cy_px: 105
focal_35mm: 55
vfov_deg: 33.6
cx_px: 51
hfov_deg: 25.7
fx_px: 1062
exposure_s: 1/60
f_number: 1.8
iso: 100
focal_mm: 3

————

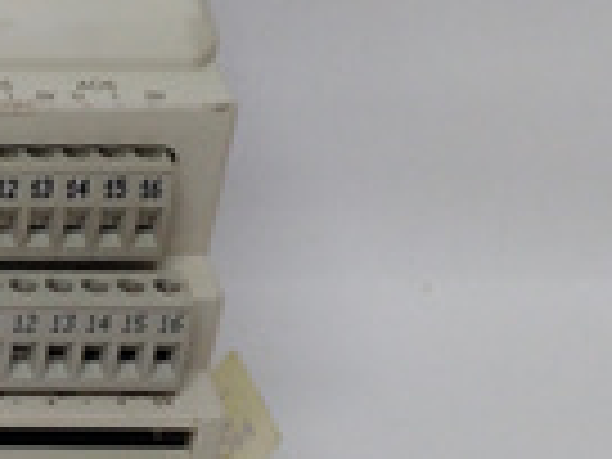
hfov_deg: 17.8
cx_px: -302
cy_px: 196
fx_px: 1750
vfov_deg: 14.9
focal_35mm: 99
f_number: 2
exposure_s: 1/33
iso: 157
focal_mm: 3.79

————

Beginning at the line above that contains "fx_px: 1750", return each line exactly through the line that contains "focal_mm: 3.79", and no others.

▶ Final answer:
fx_px: 1750
vfov_deg: 14.9
focal_35mm: 99
f_number: 2
exposure_s: 1/33
iso: 157
focal_mm: 3.79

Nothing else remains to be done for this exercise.